— start RECORDS PROVIDED —
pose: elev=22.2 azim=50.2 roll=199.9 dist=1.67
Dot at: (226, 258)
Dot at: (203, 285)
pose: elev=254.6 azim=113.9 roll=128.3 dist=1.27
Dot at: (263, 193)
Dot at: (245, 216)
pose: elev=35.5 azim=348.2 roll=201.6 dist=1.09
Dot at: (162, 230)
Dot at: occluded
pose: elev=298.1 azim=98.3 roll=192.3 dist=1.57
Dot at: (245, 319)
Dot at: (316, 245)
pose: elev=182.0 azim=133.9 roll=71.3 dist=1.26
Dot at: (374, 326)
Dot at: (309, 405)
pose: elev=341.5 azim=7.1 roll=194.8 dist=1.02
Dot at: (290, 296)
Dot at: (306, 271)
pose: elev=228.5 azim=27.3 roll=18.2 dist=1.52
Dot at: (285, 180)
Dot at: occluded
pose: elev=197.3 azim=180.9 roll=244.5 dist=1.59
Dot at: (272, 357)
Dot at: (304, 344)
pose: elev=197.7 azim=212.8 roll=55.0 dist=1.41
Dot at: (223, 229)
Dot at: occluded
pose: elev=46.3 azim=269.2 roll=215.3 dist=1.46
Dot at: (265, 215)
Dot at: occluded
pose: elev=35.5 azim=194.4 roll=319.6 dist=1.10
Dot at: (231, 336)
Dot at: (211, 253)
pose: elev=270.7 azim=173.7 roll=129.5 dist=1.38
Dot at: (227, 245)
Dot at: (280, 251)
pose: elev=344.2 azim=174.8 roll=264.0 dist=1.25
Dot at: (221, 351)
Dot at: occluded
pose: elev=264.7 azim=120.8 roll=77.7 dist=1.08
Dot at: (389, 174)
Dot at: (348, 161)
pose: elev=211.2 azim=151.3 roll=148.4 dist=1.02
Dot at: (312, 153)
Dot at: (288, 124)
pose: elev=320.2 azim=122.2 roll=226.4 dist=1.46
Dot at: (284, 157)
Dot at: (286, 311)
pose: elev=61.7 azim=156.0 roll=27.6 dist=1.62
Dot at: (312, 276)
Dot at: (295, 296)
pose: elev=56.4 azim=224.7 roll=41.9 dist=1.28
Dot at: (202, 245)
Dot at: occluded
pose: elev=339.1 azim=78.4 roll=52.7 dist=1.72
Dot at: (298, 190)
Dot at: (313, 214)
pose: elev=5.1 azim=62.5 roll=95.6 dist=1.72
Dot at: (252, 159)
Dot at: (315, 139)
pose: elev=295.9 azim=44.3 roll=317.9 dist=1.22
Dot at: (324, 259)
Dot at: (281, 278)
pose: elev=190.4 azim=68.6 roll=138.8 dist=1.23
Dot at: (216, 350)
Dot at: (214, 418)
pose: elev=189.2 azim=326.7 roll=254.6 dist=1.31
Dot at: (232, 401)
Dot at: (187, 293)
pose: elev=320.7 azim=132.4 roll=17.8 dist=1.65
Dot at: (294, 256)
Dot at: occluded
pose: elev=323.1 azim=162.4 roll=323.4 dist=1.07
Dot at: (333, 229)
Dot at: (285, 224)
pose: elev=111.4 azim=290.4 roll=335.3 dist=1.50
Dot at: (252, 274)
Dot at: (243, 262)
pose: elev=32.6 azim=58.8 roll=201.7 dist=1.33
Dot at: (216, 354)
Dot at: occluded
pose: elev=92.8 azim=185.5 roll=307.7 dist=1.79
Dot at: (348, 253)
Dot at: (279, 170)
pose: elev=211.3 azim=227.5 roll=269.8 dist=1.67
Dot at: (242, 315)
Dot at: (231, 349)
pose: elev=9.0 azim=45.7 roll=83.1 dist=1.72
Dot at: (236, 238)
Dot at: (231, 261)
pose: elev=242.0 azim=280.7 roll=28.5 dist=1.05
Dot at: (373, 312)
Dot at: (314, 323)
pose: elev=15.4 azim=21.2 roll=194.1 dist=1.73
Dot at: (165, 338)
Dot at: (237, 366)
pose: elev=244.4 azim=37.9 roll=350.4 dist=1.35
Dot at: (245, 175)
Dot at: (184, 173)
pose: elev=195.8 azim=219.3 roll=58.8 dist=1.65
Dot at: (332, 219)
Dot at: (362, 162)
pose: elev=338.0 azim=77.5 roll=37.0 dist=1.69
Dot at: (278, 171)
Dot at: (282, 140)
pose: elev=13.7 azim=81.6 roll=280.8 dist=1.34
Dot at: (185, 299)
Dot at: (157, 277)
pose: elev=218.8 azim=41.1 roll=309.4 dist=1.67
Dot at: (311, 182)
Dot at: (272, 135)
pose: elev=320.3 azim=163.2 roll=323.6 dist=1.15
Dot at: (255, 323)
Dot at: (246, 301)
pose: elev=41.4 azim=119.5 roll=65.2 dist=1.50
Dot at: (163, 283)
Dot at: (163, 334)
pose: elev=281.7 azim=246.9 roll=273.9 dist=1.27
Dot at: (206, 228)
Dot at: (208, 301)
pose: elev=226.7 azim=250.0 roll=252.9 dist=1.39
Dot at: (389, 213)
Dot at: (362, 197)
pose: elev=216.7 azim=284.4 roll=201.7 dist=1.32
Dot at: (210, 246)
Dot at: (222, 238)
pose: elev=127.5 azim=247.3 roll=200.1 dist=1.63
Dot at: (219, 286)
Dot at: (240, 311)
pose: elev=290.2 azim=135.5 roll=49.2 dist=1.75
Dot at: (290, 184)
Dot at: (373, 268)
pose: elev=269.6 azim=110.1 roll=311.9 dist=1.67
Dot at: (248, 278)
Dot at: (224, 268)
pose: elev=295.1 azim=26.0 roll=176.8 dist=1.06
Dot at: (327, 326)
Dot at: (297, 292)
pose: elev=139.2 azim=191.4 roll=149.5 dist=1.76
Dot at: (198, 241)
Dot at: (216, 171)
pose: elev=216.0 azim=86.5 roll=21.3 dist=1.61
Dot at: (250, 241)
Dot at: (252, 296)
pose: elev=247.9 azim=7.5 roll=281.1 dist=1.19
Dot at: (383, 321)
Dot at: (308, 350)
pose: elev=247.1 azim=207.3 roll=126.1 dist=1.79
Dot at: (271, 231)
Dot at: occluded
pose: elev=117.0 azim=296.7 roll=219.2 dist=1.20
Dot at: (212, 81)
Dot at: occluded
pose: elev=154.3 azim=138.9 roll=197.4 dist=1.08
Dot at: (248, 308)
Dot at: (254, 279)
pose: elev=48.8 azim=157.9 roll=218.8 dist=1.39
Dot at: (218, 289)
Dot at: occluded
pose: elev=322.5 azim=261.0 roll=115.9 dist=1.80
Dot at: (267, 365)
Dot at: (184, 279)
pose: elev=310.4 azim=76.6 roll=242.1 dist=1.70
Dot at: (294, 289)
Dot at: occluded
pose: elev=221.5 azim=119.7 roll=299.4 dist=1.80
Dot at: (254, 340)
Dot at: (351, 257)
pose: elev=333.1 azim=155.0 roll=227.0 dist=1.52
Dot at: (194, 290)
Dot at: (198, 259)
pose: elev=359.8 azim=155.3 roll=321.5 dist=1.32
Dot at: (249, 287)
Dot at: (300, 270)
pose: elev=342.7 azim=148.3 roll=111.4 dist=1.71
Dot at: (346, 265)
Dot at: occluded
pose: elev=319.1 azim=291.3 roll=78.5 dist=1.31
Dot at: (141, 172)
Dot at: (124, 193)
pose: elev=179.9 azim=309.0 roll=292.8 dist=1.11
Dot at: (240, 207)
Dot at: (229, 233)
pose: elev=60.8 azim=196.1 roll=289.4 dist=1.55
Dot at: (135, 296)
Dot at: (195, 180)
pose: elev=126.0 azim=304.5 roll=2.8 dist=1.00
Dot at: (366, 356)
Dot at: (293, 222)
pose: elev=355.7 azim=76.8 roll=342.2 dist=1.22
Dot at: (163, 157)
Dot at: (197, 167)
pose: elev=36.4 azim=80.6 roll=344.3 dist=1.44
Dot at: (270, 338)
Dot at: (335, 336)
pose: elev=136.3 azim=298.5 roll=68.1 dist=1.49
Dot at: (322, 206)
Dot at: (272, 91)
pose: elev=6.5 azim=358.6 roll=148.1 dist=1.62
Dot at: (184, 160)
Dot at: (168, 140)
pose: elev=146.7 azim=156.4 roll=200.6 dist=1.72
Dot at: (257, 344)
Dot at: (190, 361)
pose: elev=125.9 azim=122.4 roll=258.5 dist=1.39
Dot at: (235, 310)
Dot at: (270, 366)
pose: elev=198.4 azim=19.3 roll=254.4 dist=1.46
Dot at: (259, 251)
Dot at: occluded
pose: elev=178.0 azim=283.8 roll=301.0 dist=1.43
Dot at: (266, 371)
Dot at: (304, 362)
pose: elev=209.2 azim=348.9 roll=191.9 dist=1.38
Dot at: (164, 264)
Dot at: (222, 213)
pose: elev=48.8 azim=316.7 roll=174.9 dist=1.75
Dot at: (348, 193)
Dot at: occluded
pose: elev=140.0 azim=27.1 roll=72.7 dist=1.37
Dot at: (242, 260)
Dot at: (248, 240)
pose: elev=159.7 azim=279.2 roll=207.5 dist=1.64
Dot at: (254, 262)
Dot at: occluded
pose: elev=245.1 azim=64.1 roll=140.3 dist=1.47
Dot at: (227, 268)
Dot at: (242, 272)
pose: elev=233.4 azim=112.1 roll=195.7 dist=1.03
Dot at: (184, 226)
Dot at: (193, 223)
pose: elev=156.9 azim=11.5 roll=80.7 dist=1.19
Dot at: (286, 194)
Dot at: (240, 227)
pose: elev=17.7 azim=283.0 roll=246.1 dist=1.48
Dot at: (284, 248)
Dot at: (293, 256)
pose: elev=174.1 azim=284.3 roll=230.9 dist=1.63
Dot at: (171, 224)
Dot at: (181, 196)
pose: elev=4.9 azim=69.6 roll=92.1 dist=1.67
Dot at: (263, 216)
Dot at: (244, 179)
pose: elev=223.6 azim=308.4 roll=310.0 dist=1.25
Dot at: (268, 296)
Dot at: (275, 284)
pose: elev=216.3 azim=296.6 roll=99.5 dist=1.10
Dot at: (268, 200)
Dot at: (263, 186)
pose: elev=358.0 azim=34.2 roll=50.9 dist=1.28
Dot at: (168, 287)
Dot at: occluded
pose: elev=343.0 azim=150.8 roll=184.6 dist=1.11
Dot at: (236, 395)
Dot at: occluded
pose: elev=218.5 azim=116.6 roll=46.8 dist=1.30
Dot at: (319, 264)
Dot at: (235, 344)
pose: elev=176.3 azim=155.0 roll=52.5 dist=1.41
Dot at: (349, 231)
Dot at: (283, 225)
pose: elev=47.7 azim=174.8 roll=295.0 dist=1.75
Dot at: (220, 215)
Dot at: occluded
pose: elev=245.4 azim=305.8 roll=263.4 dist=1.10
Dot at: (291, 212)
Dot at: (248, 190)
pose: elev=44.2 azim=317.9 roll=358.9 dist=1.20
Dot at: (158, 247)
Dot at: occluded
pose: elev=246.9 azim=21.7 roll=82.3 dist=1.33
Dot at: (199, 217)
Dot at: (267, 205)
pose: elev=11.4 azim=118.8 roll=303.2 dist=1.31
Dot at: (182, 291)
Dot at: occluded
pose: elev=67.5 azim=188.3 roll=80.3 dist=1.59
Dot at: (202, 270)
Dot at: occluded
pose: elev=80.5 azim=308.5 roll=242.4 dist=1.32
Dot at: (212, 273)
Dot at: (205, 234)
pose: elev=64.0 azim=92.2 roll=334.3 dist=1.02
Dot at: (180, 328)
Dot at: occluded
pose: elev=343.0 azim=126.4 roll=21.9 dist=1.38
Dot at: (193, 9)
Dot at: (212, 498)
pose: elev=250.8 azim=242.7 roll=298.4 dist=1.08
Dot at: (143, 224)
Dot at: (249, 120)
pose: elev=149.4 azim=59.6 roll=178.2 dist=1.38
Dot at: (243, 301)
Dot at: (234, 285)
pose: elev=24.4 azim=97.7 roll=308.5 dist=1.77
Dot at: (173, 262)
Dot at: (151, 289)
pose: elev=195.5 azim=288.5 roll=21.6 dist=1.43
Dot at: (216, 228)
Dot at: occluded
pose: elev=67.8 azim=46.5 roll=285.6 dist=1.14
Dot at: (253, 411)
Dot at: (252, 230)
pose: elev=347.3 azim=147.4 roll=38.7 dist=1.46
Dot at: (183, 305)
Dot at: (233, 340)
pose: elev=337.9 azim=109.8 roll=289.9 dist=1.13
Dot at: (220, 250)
— end RECORDS PROVIDED —
Could you rewrite the lines from the line with "pose: elev=15.4 azim=21.2" to the line with "Dot at: (157, 277)", renaming "dist" to "distance" and leaving everything else unchanged?

EXERCISE RESULT:
pose: elev=15.4 azim=21.2 roll=194.1 distance=1.73
Dot at: (165, 338)
Dot at: (237, 366)
pose: elev=244.4 azim=37.9 roll=350.4 distance=1.35
Dot at: (245, 175)
Dot at: (184, 173)
pose: elev=195.8 azim=219.3 roll=58.8 distance=1.65
Dot at: (332, 219)
Dot at: (362, 162)
pose: elev=338.0 azim=77.5 roll=37.0 distance=1.69
Dot at: (278, 171)
Dot at: (282, 140)
pose: elev=13.7 azim=81.6 roll=280.8 distance=1.34
Dot at: (185, 299)
Dot at: (157, 277)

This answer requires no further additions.